* **Information provided**:

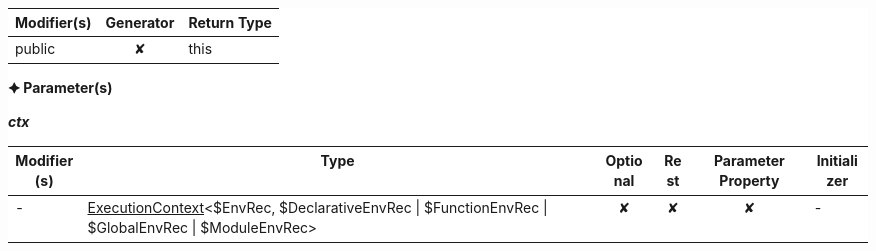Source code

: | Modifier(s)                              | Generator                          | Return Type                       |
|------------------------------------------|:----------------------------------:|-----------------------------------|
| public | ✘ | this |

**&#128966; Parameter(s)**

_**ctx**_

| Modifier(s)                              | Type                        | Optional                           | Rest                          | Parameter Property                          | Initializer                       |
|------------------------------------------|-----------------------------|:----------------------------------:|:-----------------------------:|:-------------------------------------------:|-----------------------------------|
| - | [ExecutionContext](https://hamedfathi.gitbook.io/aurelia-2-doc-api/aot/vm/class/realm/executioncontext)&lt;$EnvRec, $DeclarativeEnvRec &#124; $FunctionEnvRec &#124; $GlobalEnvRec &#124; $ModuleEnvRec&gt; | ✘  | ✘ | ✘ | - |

...

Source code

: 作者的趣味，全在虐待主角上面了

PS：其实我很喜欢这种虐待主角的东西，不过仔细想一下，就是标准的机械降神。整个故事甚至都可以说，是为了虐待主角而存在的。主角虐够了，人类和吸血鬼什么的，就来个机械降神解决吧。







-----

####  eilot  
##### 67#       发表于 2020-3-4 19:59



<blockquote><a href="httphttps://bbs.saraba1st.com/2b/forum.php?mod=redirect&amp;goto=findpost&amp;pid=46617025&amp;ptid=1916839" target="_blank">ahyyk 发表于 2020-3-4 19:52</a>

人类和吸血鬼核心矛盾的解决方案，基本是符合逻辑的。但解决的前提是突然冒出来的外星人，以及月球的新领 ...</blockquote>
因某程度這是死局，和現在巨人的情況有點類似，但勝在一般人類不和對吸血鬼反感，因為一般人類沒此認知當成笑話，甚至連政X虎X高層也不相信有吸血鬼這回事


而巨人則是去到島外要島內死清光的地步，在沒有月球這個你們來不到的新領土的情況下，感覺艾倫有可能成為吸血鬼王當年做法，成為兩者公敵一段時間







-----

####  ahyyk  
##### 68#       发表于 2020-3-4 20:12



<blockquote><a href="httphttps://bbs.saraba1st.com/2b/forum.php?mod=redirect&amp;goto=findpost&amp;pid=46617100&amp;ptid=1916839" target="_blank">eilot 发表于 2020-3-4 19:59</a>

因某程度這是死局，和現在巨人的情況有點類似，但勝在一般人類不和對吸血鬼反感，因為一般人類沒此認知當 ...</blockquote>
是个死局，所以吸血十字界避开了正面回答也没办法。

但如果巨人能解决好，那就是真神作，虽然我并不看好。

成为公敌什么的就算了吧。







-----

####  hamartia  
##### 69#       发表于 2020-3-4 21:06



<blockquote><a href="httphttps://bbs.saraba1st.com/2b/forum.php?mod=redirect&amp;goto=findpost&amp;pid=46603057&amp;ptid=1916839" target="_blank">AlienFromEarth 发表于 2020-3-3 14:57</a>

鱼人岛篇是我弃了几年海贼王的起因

* **What you have to do**: Beginning with the line containing "成为公敌什么的就算了吧。" and ending with the line containing "鱼人岛篇是我弃了几年海贼王的起因", extract those lines exactly from the listing above, and only those.

* **Exercise response**:
成为公敌什么的就算了吧。







-----

####  hamartia  
##### 69#       发表于 2020-3-4 21:06



<blockquote><a href="httphttps://bbs.saraba1st.com/2b/forum.php?mod=redirect&amp;goto=findpost&amp;pid=46603057&amp;ptid=1916839" target="_blank">AlienFromEarth 发表于 2020-3-3 14:57</a>

鱼人岛篇是我弃了几年海贼王的起因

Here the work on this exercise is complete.